▶ **Aim of the exercise**: Copy out every entry below word for word, leaving out the pictures.

▶ **Data provided**:
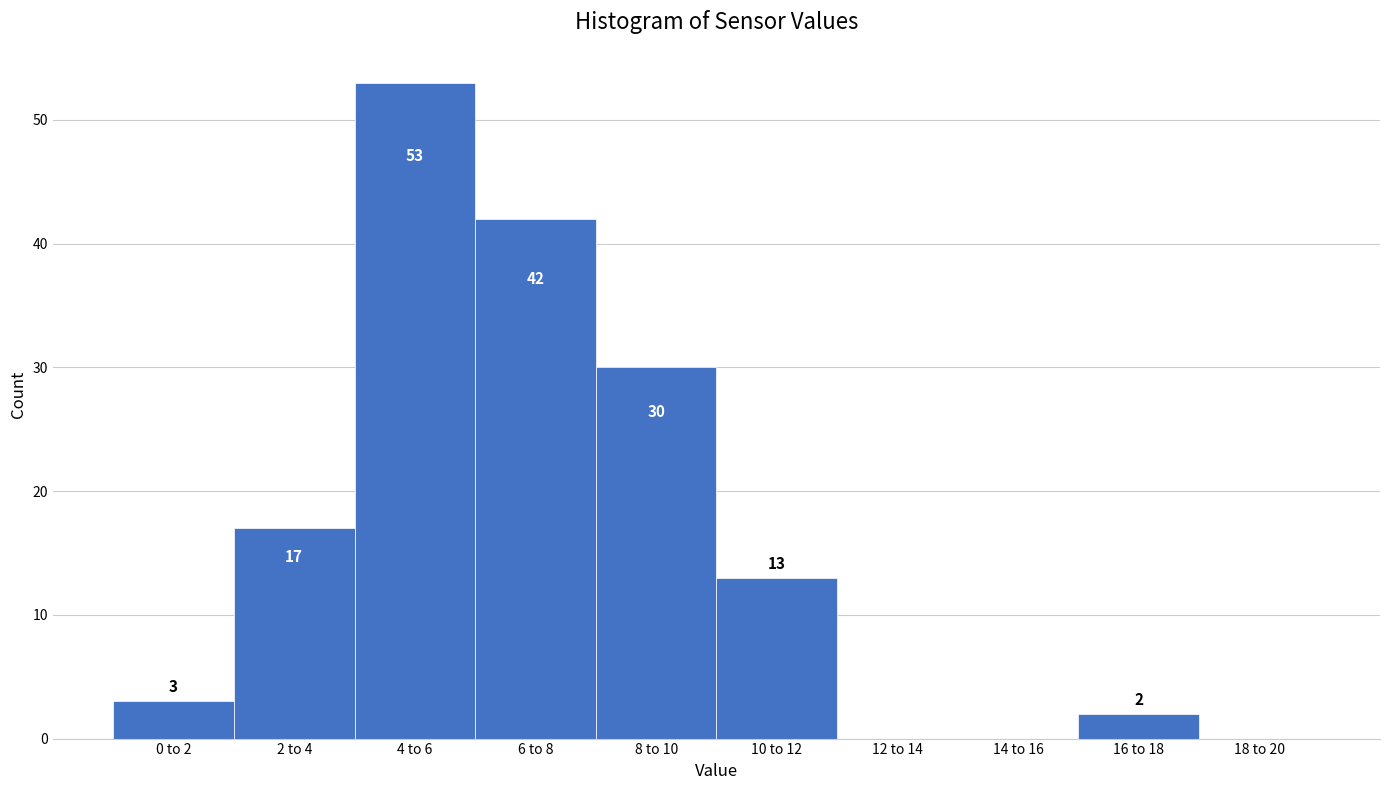

Reading left to right, extract all data points from this chart.

0 to 2=3	2 to 4=17	4 to 6=53	6 to 8=42	8 to 10=30	10 to 12=13	12 to 14=0	14 to 16=0	16 to 18=2	18 to 20=0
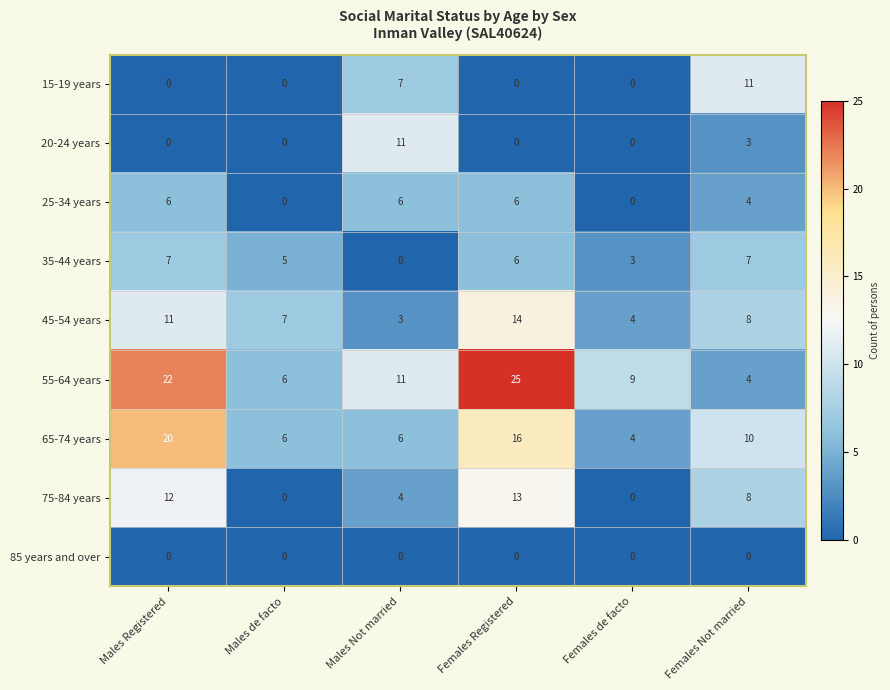

Is the value of 85 years and over at Males Not married greater than the value of 75-84 years at Males Registered?

No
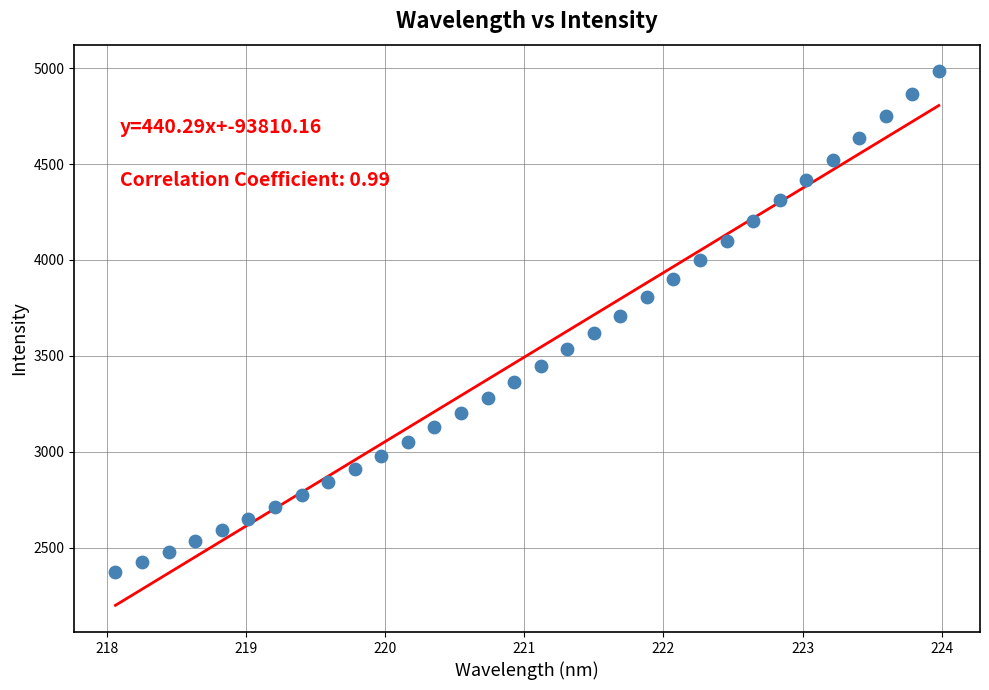

What is the range of X values (max minus min)?

5.9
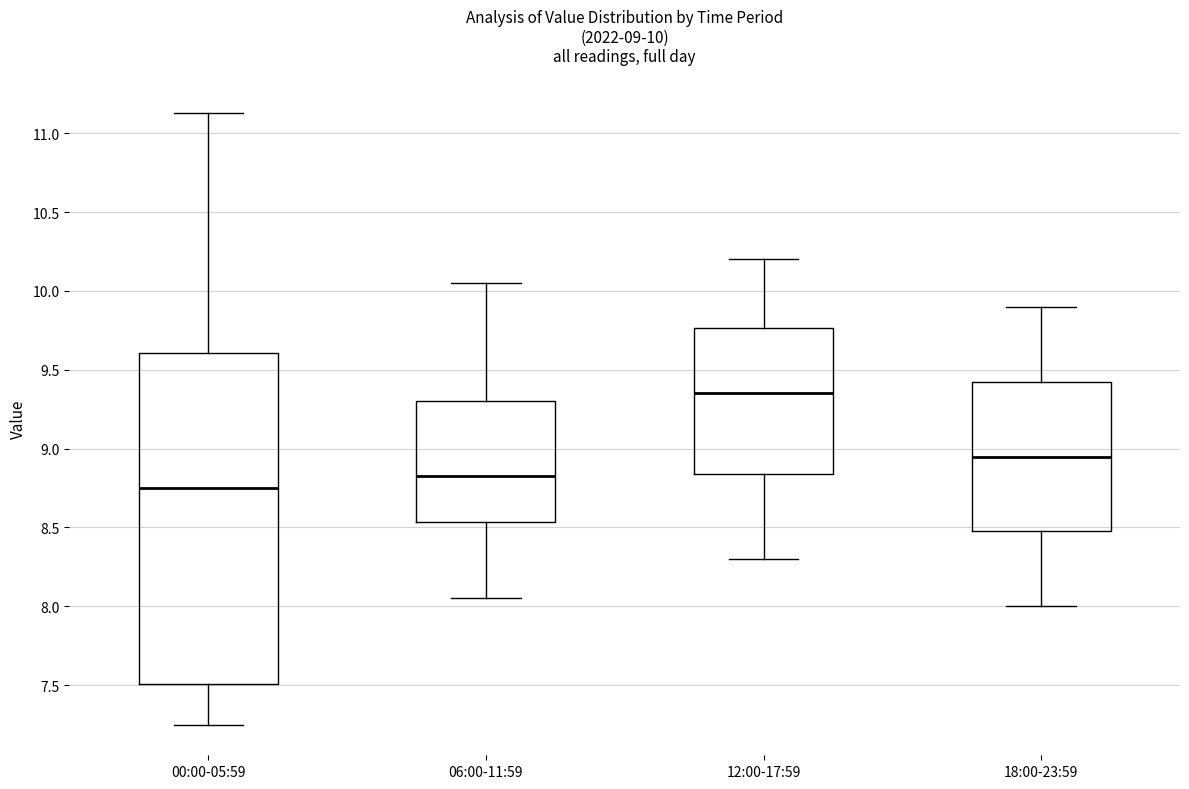

Comparing the boxes themselves (not the whiskers), which one is the tallest?

00:00-05:59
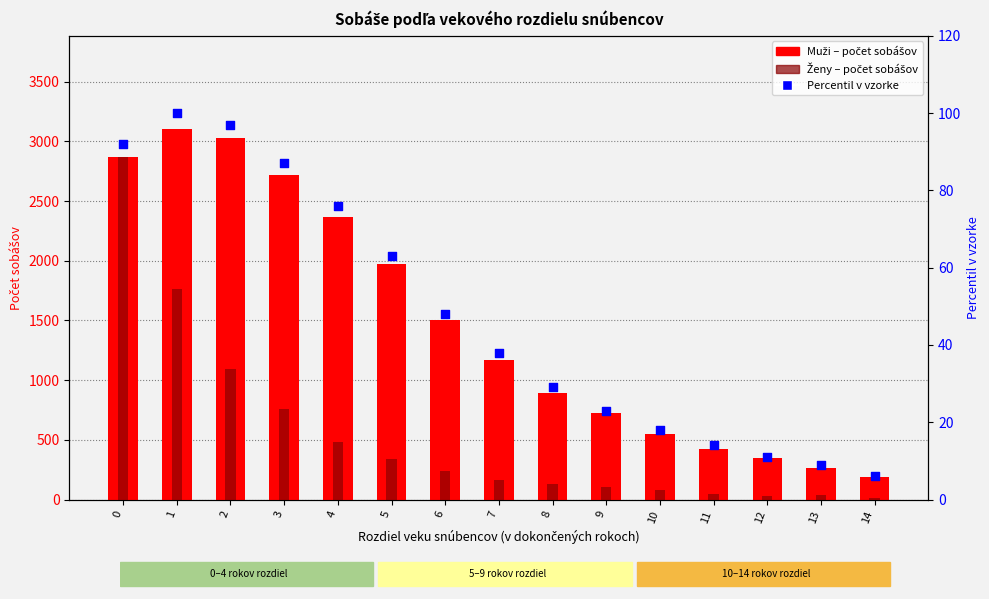

Which series has the largest total across all categories?

Muži (count)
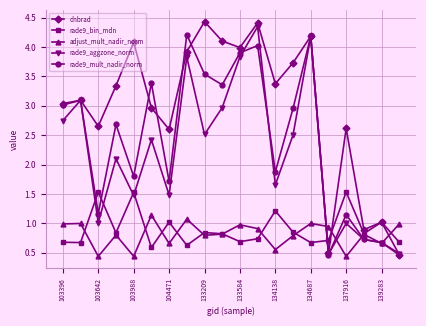

What are all the series names shown in the legend?

dnbrad, rade9_bin_mdn, adjust_mult_nadir_norm, rade9_aggzone_norm, rade9_mult_nadir_norm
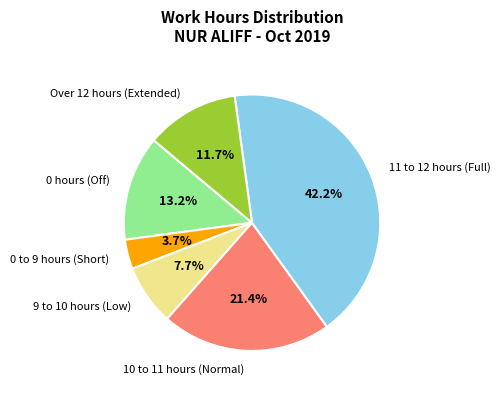

Count the number of slices in the pie.

6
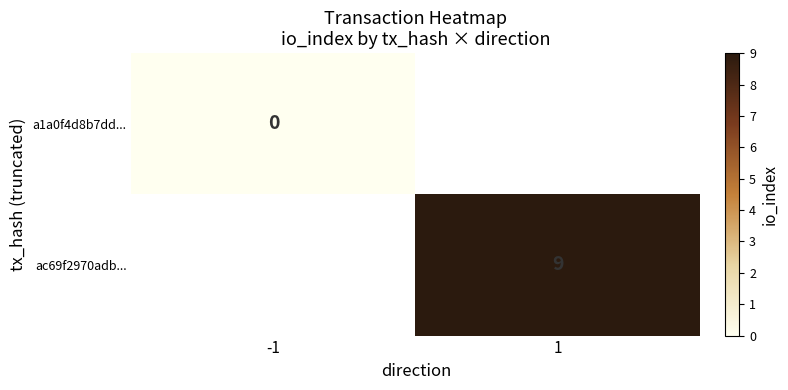

The ac69f2970adb... series shows 14 at 1. True or false?

False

▶ **Answer to this exercise**:
Reading left to right, extract all data points from this chart.

0 to 2=3	2 to 4=17	4 to 6=53	6 to 8=42	8 to 10=30	10 to 12=13	12 to 14=0	14 to 16=0	16 to 18=2	18 to 20=0

Is the value of 85 years and over at Males Not married greater than the value of 75-84 years at Males Registered?

No

What is the range of X values (max minus min)?

5.9

Comparing the boxes themselves (not the whiskers), which one is the tallest?

00:00-05:59

Which series has the largest total across all categories?

Muži (count)

What are all the series names shown in the legend?

dnbrad, rade9_bin_mdn, adjust_mult_nadir_norm, rade9_aggzone_norm, rade9_mult_nadir_norm

Count the number of slices in the pie.

6

The ac69f2970adb... series shows 14 at 1. True or false?

False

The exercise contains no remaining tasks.